我们可以对标记的属性进行各种修改(添加/删除/修改)。

>>> tag2['class'] = 'Online-Learning' >>> tag2['style'] = '2007' >>> >>> tag2 >>> del tag2['style'] >>> tag2 >>> del tag['class'] >>> tag TutorialsPoint >>> >>> del tag['SecondAttribute'] >>> tag >>> tag2['class'] 'Online-Learning' >>> tag2['style'] KeyError: 'style'

多值属性

一些HTML5属性可以具有多个值。最常用的是class-attribute，它可以具有多个CSS值。其他包括“ rel”，“ rev”，“ headers”，“ accesskey”和“ accept-charset”。美丽汤中的多值属性显示为列表。

>>> from bs4 import BeautifulSoup >>> >>> css_soup = BeautifulSoup('') >>> css_soup.p['class'] ['body'] >>> >>> css_soup = BeautifulSoup('') >>> css_soup.p['class'] ['body', 'bold']

但是，如果任何属性包含多个值，但按HTML标准的任何版本而言，它不是多值属性，那么漂亮的汤将使该属性单独存在-

>>> id_soup = BeautifulSoup('') >>> id_soup.p['id'] 'body bold' >>> type(id_soup.p['id'])

如果将标记转换为字符串，则可以合并多个属性值。

>>> rel_soup = BeautifulSoup(" tutorialspoint Main Page") >>> rel_soup.a['rel'] ['Index'] >>> rel_soup.a['rel'] = ['Index', ' Online Library, Its all Free'] >>> print(rel_soup.p) tutorialspoint Main Page

通过使用“ get_attribute_list”，您将获得一个始终为列表字符串，而不管其是否为多值。

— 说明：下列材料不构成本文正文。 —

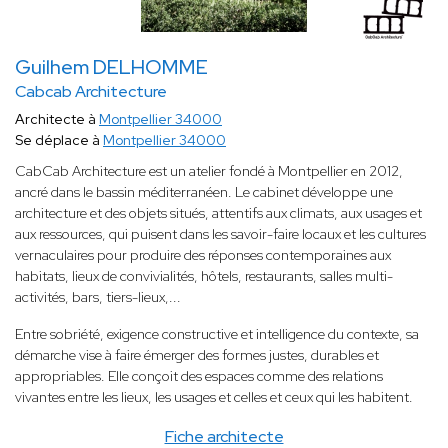
Guilhem DELHOMME
Cabcab Architecture
Architecte à
Montpellier 34000
Se déplace à
Montpellier 34000
CabCab Architecture est un atelier fondé à Montpellier en 2012,
ancré dans le bassin méditerranéen. Le cabinet développe une
architecture et des objets situés, attentifs aux climats, aux usages et
aux ressources, qui puisent dans les savoir-faire locaux et les cultures
vernaculaires pour produire des réponses contemporaines aux
habitats, lieux de convivialités, hôtels, restaurants, salles multi-
activités, bars, tiers-lieux,...
Entre sobriété, exigence constructive et intelligence du contexte, sa
démarche vise à faire émerger des formes justes, durables et
appropriables. Elle conçoit des espaces comme des relations
vivantes entre les lieux, les usages et celles et ceux qui les habitent.
Fiche architecte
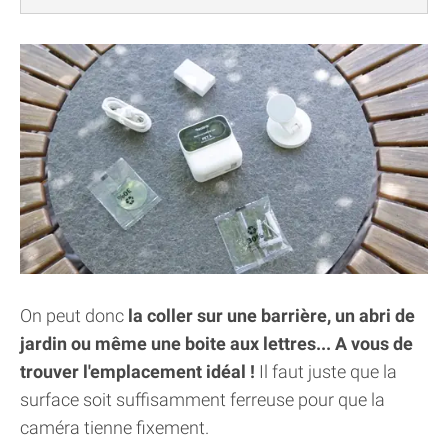
On peut donc
la coller sur une barrière, un abri de
jardin ou même une boite aux lettres... A vous de
trouver l'emplacement idéal !
Il faut juste que la
surface soit suffisamment ferreuse pour que la
caméra tienne fixement.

id_soup.p.get_attribute_list(‘id’)

但是，如果您将文档解析为“ xml”，则没有多值属性-

>>> xml_soup = BeautifulSoup('', 'xml') >>> xml_soup.p['class'] 'body bold'

导航字符串

navigablestring对象用于表示标签的内容。要访问内容，请使用“。带有标签的“字符串”。

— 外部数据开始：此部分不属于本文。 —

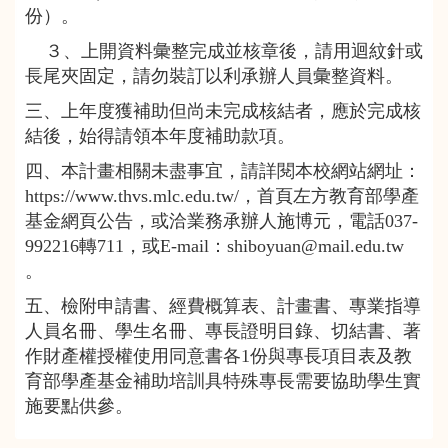
份）。
３、上開資料彙整完成並核章後，請用迴紋針或
長尾夾固定，請勿裝訂以利承辦人員彙整資料。
三、上年度獲補助但尚未完成核結者，應於完成核
結後，始得請領本年度補助款項。
四、本計畫相關未盡事宜，請詳閱本校網站網址：
https://www.thvs.mlc.edu.tw/，首頁左方教育部學產
基金網頁公告，或洽業務承辦人施博元，電話037-
992216轉711，或E-mail：shiboyuan@mail.edu.tw
。
五、檢附申請書、經費概算表、計畫書、專業指導
人員名冊、學生名冊、專長證明目錄、切結書、著
作財產權授權使用同意書各1份與專長項目表及教
育部學產基金補助培訓具特殊專長需要協助學生實
施要點供參。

>>> from bs4 import BeautifulSoup >>> soup = BeautifulSoup("Hello, Tutorialspoint!") >>> >>> soup.string 'Hello, Tutorialspoint!' >>> type(soup.string) >

您可以将字符串替换为另一个字符串，但是不能编辑现有字符串。

>>> soup = BeautifulSoup("Hello, Tutorialspoint!") >>> soup.string.replace_with("Online Learning!") 'Hello, Tutorialspoint!' >>> soup.string 'Online Learning!' >>> soup Online Learning!

美丽汤

BeautifulSoup是我们尝试抓取Web资源时创建的对象。因此，这是我们试图抓取的完整文档。大多数情况下，它被视为标记对象。

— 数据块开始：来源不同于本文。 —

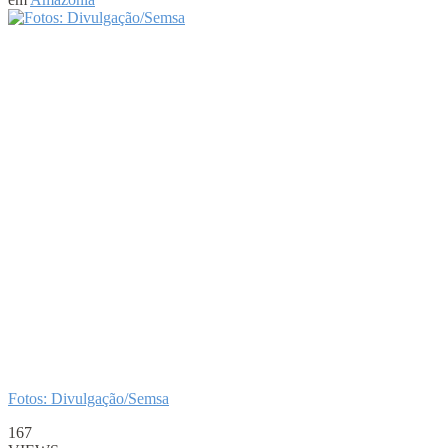
Fotos: Divulgação/Semsa
167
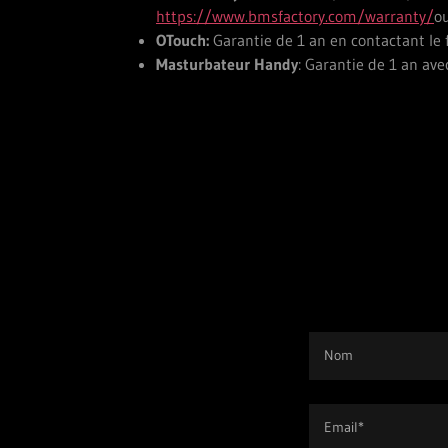
https://www.bmsfactory.com/warranty/
o
OTouch:
Garantie de 1 an en contactant le
Masturbateur Handy
: Garantie de 1 an ave
Nom
Email*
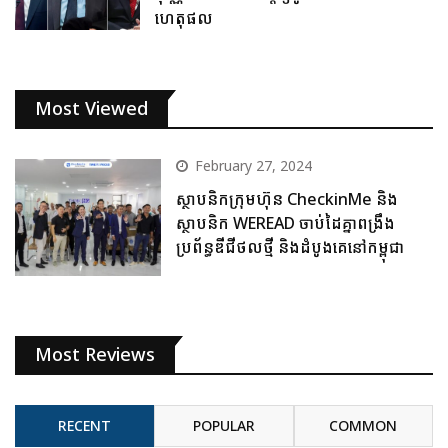
ហេតុផល
Most Viewed
February 27, 2024
ស្ថាបនិកក្រុមហ៊ុន CheckinMe និង
ស្ថាបនិក WEREAD ចាប់ដៃគ្នាពង្រឹង
ប្រព័ន្ធឌីជីថលថ្មី និងដំបូងគេនៅកម្ពុជា
Most Reviews
RECENT
POPULAR
COMMON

>>> from bs4 import BeautifulSoup >>> soup = BeautifulSoup("Hello, Tutorialspoint!") >>> type(soup) >>> soup.name '[document]'

评论

注释对象说明了Web文档的注释部分。它只是NavigableString的一种特殊类型。

>>> soup = BeautifulSoup('') >>> comment = soup.p.string >>> type(comment) >>> type(comment) >>> print(soup.p.prettify())

NavigableString对象

navigablestring对象用于表示标签内的文本，而不是标签本身。